Tierpathologe zu „Qualzucht“: Wir müssen Rassen neu denken
Möpse bekommen schlecht Luft, Dackel wegen ihrer kurzen Beine häufig Bandscheibenvorfälle. Der Berliner Tierpathologe Achim Gruber fordert, die Reinrassigkeit in der Hundezucht aufzugeben.
Sie haben eine süße Stupsnase, bekommen aber kaum Luft: Möpse sind wohl der Inbegriff von „Qualzucht“. Nach Angaben des Tierpathologen Achim Gruber von der Freien Universität Berlin haben Züchter in den vergangenen Jahrhunderten viel bei Hunden angerichtet. Der Professor erklärte am Dienstag im ZDF-Morgenmagazin, manche Hunderassen müssten künftig anders aussehen dürfen. „Wir müssen das Reinrassigkeitsprinzip aufgeben und Rassen neu denken“, forderte Gruber.
Früher sei die Reinrassigkeit ein Qualitätsmerkmal gewesen. „Heute wissen wir, dass reine Rassen im Durchschnitt deutlich kränker sind als Mischlinge“, sagte der Tierpathologe. Es gebe aber bei Rasse- wie Mischlingshunden jeweils auch Ausnahmen.

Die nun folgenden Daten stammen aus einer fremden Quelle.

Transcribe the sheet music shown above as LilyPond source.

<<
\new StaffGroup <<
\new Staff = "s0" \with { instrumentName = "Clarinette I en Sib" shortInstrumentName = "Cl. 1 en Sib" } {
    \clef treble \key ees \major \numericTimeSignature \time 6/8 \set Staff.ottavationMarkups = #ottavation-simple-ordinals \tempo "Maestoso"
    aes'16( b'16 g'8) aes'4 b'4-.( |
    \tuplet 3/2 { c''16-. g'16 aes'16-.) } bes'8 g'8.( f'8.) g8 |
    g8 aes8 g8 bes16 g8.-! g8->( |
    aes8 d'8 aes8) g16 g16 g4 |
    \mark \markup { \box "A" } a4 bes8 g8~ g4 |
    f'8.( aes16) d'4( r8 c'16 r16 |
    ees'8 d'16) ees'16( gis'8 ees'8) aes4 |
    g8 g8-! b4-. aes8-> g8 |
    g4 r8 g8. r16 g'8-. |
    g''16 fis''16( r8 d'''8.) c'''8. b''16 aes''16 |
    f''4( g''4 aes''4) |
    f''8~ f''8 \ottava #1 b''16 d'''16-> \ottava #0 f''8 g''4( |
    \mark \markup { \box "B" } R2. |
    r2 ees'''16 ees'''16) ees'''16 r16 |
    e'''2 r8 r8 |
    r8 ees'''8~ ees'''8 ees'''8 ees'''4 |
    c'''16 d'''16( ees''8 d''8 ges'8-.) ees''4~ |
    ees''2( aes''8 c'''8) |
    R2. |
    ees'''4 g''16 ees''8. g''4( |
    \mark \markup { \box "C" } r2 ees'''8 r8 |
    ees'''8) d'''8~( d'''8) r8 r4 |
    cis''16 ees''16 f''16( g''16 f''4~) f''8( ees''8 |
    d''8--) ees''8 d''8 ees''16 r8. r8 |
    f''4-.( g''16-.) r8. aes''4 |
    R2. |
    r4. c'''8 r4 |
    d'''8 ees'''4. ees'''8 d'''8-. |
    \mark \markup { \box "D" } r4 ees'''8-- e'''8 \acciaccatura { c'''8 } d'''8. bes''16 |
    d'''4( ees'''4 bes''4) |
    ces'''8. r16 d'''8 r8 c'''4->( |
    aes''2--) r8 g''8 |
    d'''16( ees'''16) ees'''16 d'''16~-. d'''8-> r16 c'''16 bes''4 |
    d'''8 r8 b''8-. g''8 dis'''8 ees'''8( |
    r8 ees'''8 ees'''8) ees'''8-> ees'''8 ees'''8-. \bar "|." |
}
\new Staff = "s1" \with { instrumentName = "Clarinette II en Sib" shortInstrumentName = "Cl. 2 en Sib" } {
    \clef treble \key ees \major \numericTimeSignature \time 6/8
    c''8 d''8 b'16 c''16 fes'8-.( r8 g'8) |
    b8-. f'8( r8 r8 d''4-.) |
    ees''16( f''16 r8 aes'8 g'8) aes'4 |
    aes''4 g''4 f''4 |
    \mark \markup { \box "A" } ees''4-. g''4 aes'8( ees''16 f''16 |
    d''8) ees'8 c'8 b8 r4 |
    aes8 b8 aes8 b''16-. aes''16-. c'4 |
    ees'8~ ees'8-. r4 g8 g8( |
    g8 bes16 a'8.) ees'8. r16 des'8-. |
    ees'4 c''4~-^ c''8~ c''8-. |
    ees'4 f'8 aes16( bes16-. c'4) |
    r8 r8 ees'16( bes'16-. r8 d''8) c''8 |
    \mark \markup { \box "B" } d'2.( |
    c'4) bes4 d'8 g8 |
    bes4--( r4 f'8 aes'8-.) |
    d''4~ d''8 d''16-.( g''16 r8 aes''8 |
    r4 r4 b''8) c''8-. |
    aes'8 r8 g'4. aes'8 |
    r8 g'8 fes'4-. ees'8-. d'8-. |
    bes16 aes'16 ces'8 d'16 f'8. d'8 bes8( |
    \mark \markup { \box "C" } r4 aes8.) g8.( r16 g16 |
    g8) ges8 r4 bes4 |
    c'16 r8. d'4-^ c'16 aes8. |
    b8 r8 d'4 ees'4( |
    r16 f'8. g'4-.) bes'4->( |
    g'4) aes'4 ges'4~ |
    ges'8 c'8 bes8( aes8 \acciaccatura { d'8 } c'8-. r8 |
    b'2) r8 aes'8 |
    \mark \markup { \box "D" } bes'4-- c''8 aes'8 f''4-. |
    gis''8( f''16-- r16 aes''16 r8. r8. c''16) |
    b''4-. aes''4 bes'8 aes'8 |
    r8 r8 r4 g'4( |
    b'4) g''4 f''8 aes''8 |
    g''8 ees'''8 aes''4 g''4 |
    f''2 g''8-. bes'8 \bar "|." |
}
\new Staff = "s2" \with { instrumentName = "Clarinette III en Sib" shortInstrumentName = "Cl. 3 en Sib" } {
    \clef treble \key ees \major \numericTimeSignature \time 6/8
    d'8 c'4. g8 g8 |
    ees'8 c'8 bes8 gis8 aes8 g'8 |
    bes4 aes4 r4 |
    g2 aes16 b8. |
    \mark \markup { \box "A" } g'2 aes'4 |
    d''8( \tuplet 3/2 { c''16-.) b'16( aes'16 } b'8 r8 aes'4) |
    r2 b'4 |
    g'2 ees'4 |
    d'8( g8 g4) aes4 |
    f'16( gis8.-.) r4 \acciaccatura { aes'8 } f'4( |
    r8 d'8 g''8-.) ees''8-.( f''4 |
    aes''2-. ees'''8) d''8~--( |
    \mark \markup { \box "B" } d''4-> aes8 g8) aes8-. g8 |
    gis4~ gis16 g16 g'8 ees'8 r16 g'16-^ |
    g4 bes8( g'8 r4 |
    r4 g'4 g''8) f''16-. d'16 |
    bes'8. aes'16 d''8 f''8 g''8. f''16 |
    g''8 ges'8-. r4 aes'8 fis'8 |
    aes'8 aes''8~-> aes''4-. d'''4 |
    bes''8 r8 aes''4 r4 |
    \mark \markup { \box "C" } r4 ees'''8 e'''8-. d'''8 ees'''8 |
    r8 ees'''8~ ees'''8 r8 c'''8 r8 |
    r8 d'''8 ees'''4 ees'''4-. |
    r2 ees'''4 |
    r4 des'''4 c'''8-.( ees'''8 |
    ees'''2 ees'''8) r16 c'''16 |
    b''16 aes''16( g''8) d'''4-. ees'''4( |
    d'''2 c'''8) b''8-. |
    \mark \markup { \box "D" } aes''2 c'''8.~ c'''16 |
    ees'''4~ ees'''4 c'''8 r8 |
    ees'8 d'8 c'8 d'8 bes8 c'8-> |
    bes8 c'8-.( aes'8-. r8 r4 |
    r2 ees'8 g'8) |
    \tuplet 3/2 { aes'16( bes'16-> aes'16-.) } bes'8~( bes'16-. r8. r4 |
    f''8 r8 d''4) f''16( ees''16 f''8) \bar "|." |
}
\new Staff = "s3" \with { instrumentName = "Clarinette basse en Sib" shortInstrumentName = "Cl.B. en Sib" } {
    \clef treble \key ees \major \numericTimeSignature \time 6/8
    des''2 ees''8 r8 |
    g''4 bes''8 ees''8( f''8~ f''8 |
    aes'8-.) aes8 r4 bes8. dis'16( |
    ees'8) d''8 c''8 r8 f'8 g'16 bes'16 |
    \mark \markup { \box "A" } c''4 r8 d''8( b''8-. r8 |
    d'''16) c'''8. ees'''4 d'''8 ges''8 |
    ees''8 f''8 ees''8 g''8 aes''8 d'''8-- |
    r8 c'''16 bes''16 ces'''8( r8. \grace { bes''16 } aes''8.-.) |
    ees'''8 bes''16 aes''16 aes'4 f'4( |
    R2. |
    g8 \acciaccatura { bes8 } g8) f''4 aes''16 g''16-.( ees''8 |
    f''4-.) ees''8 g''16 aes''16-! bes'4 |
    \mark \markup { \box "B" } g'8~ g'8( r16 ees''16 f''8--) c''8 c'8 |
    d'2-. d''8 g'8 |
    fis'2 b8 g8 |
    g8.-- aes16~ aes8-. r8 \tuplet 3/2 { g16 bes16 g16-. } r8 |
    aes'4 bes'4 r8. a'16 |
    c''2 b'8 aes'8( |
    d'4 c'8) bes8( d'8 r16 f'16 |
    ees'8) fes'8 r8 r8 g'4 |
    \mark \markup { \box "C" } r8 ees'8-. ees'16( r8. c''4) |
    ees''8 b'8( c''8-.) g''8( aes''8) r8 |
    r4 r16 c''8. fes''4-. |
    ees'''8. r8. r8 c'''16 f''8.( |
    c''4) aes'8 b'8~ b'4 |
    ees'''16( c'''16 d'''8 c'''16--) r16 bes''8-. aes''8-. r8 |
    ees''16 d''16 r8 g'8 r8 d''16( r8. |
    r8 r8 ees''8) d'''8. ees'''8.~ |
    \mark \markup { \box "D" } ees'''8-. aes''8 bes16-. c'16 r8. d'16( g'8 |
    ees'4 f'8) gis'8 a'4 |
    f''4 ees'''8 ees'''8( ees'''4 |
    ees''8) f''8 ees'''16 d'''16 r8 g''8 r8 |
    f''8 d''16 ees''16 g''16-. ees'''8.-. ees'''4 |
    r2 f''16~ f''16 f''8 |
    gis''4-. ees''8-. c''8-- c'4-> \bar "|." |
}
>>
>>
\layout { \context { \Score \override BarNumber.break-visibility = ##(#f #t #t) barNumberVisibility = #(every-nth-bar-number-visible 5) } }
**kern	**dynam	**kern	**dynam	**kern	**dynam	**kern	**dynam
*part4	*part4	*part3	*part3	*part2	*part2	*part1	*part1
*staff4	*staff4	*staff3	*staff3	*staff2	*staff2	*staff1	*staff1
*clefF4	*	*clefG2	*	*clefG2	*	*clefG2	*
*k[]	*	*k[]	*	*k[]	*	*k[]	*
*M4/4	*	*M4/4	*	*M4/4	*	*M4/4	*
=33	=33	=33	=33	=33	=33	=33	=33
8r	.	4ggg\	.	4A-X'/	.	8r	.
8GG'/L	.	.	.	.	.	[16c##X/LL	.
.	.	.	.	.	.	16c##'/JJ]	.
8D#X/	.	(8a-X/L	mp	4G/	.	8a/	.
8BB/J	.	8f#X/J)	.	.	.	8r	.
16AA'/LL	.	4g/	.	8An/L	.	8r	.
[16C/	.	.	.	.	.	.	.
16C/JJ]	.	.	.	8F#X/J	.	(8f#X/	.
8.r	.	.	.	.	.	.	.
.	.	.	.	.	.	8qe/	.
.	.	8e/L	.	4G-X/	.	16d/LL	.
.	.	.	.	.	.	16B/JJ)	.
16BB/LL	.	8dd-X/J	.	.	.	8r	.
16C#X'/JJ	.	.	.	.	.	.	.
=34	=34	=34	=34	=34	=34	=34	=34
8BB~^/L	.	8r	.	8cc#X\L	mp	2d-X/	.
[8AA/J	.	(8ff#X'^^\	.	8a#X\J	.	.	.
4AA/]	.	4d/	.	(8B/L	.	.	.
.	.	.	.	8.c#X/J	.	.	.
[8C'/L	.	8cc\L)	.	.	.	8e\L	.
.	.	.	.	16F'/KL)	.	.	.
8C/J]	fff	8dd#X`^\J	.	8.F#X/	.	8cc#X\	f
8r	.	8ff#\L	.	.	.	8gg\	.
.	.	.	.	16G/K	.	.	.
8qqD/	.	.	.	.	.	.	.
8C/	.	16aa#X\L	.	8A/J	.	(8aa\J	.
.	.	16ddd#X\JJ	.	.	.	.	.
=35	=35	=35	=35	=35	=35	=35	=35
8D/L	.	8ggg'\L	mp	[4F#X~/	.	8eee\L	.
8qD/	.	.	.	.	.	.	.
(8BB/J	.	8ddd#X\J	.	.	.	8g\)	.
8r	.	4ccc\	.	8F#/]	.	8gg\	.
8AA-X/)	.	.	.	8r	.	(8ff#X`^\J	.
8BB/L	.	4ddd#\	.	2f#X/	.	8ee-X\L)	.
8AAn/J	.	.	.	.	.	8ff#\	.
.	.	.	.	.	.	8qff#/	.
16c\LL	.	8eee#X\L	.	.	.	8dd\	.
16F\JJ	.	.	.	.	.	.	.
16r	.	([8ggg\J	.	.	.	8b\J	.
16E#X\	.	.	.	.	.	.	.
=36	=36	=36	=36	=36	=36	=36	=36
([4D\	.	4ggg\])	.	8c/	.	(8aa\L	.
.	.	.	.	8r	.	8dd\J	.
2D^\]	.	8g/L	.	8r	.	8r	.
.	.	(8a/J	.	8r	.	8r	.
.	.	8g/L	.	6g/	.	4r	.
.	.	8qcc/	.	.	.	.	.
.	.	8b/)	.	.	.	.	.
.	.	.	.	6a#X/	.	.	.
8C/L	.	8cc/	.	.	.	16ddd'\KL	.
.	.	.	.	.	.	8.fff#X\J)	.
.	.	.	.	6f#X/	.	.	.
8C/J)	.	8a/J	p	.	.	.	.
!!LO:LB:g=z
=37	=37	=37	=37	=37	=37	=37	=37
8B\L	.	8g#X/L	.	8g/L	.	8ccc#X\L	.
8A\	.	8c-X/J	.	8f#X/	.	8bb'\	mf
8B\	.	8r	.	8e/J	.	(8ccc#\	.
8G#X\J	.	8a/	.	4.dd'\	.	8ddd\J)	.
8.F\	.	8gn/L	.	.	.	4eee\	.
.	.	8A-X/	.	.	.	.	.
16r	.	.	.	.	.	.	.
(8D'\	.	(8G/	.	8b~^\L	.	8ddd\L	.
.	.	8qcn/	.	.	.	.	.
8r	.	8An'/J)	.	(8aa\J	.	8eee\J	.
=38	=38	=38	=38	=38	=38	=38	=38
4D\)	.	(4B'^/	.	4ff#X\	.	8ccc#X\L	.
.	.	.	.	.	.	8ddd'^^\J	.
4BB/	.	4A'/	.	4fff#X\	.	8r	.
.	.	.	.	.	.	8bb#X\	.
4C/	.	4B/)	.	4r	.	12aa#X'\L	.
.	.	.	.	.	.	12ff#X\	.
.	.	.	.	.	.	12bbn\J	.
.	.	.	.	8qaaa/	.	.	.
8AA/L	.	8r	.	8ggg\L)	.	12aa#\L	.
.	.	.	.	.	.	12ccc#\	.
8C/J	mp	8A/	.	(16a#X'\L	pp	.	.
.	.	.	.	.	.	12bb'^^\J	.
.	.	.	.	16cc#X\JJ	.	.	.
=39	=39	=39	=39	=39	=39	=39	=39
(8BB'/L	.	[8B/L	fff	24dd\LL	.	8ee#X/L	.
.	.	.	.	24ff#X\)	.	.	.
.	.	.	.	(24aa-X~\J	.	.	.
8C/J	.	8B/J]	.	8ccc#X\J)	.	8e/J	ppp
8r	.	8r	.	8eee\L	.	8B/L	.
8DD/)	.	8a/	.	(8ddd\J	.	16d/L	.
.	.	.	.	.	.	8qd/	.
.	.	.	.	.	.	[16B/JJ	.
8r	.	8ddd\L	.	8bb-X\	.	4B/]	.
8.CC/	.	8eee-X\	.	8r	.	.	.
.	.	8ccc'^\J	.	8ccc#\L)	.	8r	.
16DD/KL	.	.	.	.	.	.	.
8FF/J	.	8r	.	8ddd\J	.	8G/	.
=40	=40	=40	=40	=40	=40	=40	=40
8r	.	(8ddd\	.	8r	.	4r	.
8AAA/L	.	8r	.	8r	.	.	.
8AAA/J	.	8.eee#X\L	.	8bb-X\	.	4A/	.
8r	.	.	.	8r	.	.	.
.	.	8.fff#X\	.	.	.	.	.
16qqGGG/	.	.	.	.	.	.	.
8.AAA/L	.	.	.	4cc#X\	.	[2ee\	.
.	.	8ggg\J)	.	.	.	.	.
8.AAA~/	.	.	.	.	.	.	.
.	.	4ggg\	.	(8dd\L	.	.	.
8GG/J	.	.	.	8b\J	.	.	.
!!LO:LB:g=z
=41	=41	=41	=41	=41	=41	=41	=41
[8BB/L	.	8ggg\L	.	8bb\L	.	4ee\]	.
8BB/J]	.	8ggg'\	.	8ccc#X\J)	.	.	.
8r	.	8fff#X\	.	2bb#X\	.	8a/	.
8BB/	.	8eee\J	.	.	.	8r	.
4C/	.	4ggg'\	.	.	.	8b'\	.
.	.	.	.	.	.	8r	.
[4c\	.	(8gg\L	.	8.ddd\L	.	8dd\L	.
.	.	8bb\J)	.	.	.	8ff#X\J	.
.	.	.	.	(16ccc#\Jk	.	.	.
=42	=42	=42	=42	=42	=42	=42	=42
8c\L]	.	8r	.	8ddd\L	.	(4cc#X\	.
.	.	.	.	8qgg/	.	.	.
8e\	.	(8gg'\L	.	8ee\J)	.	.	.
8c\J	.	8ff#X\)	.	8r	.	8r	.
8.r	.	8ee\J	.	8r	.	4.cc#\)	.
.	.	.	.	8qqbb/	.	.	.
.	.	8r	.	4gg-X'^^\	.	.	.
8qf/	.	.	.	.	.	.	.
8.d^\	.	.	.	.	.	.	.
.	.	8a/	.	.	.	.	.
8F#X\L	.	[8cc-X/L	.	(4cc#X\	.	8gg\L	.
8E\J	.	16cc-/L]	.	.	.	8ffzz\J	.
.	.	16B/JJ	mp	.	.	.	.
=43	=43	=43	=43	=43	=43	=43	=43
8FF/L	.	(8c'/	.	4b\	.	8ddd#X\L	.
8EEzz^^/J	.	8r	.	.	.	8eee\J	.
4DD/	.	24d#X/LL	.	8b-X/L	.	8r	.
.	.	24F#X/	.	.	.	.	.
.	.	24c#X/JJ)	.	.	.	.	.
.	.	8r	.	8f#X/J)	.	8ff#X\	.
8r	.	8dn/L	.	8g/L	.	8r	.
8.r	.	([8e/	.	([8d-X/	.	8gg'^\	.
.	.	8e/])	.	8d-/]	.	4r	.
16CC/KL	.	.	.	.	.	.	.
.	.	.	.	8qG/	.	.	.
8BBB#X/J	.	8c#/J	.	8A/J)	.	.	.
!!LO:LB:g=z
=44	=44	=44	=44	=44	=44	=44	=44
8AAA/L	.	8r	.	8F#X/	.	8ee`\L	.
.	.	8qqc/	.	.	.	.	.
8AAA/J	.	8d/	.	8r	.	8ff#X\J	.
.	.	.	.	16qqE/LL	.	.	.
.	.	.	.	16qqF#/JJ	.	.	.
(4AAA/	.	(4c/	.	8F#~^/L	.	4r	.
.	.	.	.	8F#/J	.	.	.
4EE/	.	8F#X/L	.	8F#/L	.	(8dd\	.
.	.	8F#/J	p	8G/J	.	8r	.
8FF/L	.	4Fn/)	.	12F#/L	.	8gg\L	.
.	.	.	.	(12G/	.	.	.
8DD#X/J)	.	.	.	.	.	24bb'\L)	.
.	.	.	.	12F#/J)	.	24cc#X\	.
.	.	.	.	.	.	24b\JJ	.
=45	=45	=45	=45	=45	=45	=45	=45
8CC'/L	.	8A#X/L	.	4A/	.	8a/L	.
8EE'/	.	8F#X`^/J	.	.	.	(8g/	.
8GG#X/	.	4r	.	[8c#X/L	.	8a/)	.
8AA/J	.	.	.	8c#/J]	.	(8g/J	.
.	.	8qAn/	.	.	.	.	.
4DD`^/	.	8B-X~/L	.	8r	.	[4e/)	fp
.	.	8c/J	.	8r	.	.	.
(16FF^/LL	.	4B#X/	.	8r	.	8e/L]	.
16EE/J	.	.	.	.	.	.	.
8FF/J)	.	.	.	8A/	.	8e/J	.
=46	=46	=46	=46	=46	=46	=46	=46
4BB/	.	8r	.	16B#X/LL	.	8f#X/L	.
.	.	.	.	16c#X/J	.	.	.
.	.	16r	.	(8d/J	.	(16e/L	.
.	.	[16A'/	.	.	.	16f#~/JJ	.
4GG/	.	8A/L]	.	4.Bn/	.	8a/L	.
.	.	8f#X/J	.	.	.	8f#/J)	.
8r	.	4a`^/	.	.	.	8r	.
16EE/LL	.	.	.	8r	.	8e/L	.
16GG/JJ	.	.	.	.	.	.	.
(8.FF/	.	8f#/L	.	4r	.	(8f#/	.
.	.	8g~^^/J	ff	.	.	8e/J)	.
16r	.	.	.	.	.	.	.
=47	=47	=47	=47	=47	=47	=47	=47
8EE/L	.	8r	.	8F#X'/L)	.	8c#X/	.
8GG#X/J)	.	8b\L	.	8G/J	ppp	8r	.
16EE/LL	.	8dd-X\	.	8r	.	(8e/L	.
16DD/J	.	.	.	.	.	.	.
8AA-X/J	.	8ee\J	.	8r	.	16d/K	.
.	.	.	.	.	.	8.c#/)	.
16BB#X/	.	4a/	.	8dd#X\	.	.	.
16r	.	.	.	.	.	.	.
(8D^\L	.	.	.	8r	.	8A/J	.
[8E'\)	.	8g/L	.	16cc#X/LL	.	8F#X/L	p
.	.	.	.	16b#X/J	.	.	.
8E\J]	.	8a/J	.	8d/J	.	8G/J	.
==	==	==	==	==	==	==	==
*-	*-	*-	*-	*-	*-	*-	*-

Gruber zufolge sind Rassehunden neben den gewollten Zuchtmerkmalen auch nicht mehr funktionierende Anatomien angezüchtet worden. Ein Mops brauche aber eine längere Nase, ganz groß gezüchtete Hunde müssten kleiner werden. Auch bei Hundehaltern beliebte Fellfarben müssten überdacht werden – denn sie könnten mit schweren Krankheiten und Sinnesstörungen einhergehen. „Da müssen wir gründlich aufräumen“, sagte Gruber. Es seien mehr als 80 verschiedene schwere Erkrankungen und Sinnesstörungen als Nebenwirkungen meist sehr beliebter Zuchtziele bekannt.
Aus der Forschung gibt es laut Gruber viele Informationen, „wie wir aus den Dilemmata wieder herauskommen“. Verschiedene Rassen könnten gesünder gezüchtet werden, indem andere Rassen – auch Mischlinge – eingekreuzt würden. So erhöhe man einerseits die genetische Variabilität und komme andererseits weg von den „kaputten Anatomien“.
Der Universitätsprofessor führte seine Forderungen vor dem Hintergrund der geplanten Reform des Tierschutzgesetzes durch die Ampel-Regierung aus. Landwirtschaftsminister Cem Özdemir (Grüne) hatte einen Gesetzesentwurf vorgelegt, der in Zukunft Qualzuchten verhindern soll. „Ich bin sehr hoffnungsvoll, dass diese Neufassung des Gesetzes sehr viel effektiver umgesetzt werden kann als das alte Tierschutzgesetz“, erklärte Gruber.